▸ **What the exercise asks**
Reproduce word for word everything in the video understanding page from "This dissertation tackles" down to "standard contrastive losses.".

▸ **Document section**
********************
Video Understanding: Through A Temporal Lens

This thesis explores the central question of how to leverage temporal relations among video elements to advance video understanding. Addressing the limitations of existing methods, the work presents a five-fold contribution: (1) an automatic annotation framework that utilizes large vision-language models and a noise-robust contrastive learning objective with a subtractive angular margin; (2) a parameter-efficient fine-tuning strategy using “recurrent adapters” to capture temporal dynamics in low-data regimes; (3) the integration of State Space Layers (SSL) for efficient long-form video modeling, supported by the introduction of two new long-term benchmarks for egocentric and feature-length content; (4) a novel contrastive learning framework designed to explicitly model fine-grained relations between motions and video moments; and (5) a comprehensive empirical study on Large Vision-Language Models (LVLMs) that identifies the visual-language interface as a bottleneck for temporal reasoning, leading to a new “temporal-oriented recipe” for upscaled video understanding. Collectively, these contributions demonstrate that explicit temporal modeling significantly enhances a model’s ability to represent and reason about the fluid nature of video content.

💡 Research Summary

This dissertation tackles the central question of how to exploit temporal relations among video elements to advance video understanding. It delivers five major contributions, each addressing a distinct limitation of current approaches.

1. Automatic Annotation with Noise‑Robust Contrastive Learning – Leveraging large vision‑language models (VL‑LMs), the author generates textual descriptions for videos automatically. Because these annotations are noisy, a novel contrastive objective with a subtractive angular margin is introduced. This margin penalizes overly perfect similarity between video and caption embeddings, reflecting the intuition that they overlap but are not identical, and empirically improves recall by about 7 % over standard contrastive losses.
2. Parameter‑Efficient Fine‑Tuning via Recurrent Adapters (READ) – To avoid over‑fitting in low‑resource settings, only a small set of adapter modules is trained. READ equips these adapters with recurrent layers, enabling them to capture temporal dynamics while keeping the bulk of the transformer frozen. A partial video‑language alignment (PVLA) loss further aligns temporal semantics between modalities. READ‑based models outperform full‑parameter fine‑tuning when only 1 % of labeled data is available, achieving a 4.3 % accuracy gain.
3. State‑Space Layers for Long‑Form Video Modeling – Traditional self‑attention scales quadratically with sequence length, making it impractical for videos spanning minutes to hours. The author integrates a Gated State‑Space Multi‑Model Transformer (GSMT) that processes densely sampled frames with linear complexity. Two new benchmarks, Ego‑QA (average 18 min) and MAD‑QA (up to 2 h), are introduced, featuring GPT‑4‑generated, highly challenging questions that require simultaneous summarization, comparison, and compression across long temporal horizons. On these benchmarks, the SSL‑augmented model surpasses vanilla transformers by 12‑18 % in accuracy, especially on composite reasoning tasks.
********************
Stored items
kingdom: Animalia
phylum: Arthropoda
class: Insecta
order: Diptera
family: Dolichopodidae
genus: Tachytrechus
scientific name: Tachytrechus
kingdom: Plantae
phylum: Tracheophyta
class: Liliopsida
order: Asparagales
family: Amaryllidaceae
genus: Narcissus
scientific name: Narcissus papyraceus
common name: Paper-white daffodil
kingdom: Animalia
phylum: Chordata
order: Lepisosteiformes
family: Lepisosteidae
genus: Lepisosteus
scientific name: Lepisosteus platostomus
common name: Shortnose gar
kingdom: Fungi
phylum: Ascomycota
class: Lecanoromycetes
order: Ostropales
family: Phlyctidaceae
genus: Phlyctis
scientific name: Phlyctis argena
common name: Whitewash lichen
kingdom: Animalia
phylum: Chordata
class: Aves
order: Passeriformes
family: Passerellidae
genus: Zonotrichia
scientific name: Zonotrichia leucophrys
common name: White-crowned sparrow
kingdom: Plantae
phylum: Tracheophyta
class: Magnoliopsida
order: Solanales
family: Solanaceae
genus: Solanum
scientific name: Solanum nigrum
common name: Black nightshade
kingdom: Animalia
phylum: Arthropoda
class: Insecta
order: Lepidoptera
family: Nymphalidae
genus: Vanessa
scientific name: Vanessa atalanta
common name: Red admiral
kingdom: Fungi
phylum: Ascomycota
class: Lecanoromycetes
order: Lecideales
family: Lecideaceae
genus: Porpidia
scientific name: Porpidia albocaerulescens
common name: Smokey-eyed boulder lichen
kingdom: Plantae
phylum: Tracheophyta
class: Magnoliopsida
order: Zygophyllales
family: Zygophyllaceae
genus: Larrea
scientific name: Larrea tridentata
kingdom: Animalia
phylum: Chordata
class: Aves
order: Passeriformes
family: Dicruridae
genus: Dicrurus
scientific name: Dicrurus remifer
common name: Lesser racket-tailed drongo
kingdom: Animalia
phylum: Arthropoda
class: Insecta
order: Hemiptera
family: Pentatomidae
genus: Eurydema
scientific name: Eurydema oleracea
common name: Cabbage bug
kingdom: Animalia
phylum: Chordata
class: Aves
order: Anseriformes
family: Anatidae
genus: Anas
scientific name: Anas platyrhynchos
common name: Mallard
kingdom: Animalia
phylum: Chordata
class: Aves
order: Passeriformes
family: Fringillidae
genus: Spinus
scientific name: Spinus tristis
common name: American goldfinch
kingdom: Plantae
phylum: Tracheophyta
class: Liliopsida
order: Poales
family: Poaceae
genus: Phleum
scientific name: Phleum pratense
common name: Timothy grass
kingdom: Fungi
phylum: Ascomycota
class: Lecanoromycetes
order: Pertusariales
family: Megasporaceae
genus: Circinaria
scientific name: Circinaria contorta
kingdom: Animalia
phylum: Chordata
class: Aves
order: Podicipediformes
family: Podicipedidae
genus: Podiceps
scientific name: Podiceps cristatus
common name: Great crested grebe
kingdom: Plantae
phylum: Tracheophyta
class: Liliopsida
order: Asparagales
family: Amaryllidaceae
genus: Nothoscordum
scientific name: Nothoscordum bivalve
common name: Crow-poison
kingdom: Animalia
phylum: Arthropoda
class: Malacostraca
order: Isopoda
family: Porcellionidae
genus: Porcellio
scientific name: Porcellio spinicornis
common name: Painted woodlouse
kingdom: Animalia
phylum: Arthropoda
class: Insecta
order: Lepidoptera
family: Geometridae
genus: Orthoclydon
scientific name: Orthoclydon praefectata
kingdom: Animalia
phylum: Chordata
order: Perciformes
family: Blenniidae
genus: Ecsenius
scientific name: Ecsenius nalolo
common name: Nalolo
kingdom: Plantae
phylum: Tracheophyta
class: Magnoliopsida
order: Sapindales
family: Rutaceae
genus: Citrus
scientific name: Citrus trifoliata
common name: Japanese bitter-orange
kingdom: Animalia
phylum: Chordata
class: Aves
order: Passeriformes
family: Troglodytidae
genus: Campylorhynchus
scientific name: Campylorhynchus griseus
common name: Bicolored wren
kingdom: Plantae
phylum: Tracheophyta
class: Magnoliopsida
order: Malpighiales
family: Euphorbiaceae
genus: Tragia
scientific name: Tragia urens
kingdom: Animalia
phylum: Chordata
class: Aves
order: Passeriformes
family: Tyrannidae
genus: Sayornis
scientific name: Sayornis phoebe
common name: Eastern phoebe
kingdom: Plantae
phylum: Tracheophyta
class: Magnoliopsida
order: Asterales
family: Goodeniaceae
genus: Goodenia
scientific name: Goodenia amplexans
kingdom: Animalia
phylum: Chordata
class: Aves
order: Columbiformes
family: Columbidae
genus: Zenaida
********************
▸ **Written solution**
This dissertation tackles the central question of how to exploit temporal relations among video elements to advance video understanding. It delivers five major contributions, each addressing a distinct limitation of current approaches.

1. Automatic Annotation with Noise‑Robust Contrastive Learning – Leveraging large vision‑language models (VL‑LMs), the author generates textual descriptions for videos automatically. Because these annotations are noisy, a novel contrastive objective with a subtractive angular margin is introduced. This margin penalizes overly perfect similarity between video and caption embeddings, reflecting the intuition that they overlap but are not identical, and empirically improves recall by about 7 % over standard contrastive losses.